* [CHECK YOUR UNDERSTANDING]
A – List each of the key takeaways that the article on real estate versus the stock market gives at its start.
B – Retype word for word the section of the article on real estate versus the stock market that begins with the words containing "Key Takeaways" and ends with "with more benefits.".

* [SUPPLIED PASSAGE]
☆ ☆ ☆ ☆

Real Estate Vs Stock Market: Which Is A Better Investment?

Key Takeaways

  • The stock market vs real estate debate is a legitimate discussion that must be had by those looking to build long-term wealth.
  • Determining whether to invest in real estate or stock market equities will depend on your own goals.
  • There are a number of reasons to buy stock in a sound company, but real estate may come with more benefits.

There are a number of investment vehicles that have become synonymous with a good rate of return. Participating in the real estate industry and stock market, in particular, represents two of the most popular wealth-building strategies known to today’s investors. Both have developed a reputation for awarding savvy entrepreneurs with attractive returns; so much so, in fact, that both deserve a spot in one’s retirement portfolio.

Historically, both of these investment strategies have rewarded those who mind due diligence and educate themselves on current best practices, which begs the question: When you compare real estate vs stock market investing, which is the better wealth-building vehicle? Should those looking to build long-term wealth invest in real estate or stocks? Continue reading to help decide which strategy may be right for you.

☆ ☆ ☆ ☆

* [COLLECTED DATA]
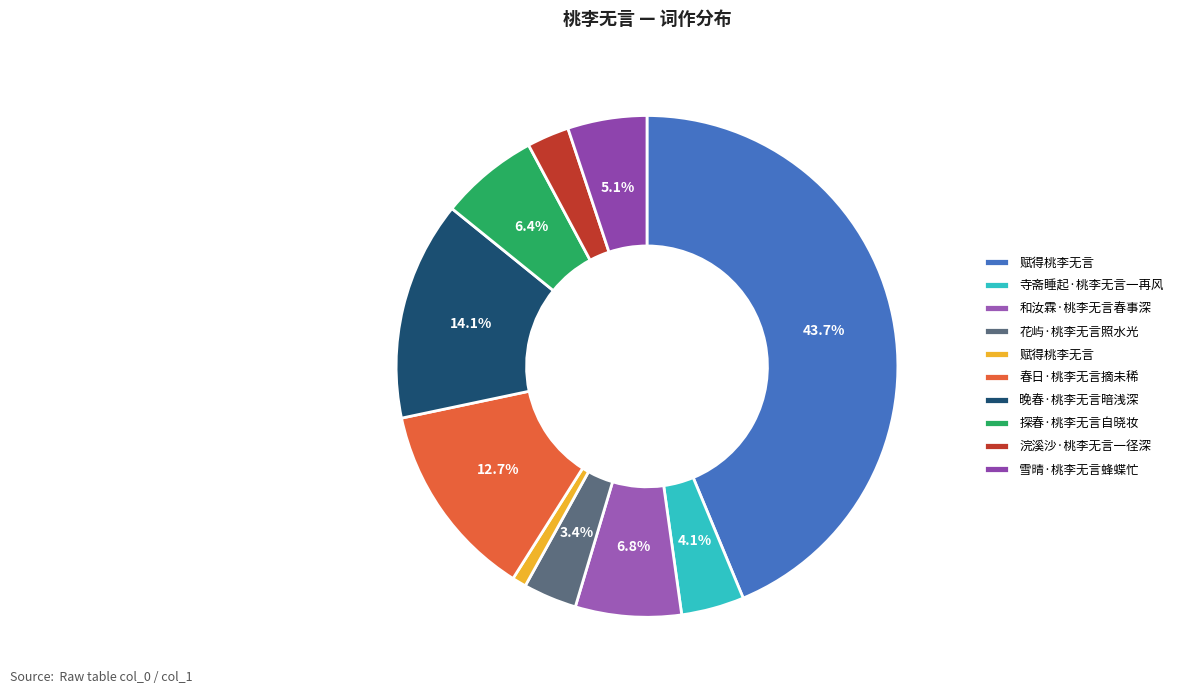

How many segments does this pie chart have?

10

☆ ☆ ☆ ☆

* [SOLUTIONS PER TASK]
A –
- The stock market vs real estate debate is a legitimate discussion that must be had by those looking to build long-term wealth.
- Determining whether to invest in real estate or stock market equities will depend on your own goals.
- There are a number of reasons to buy stock in a sound company, but real estate may come with more benefits.

B –
Key Takeaways

  • The stock market vs real estate debate is a legitimate discussion that must be had by those looking to build long-term wealth.
  • Determining whether to invest in real estate or stock market equities will depend on your own goals.
  • There are a number of reasons to buy stock in a sound company, but real estate may come with more benefits.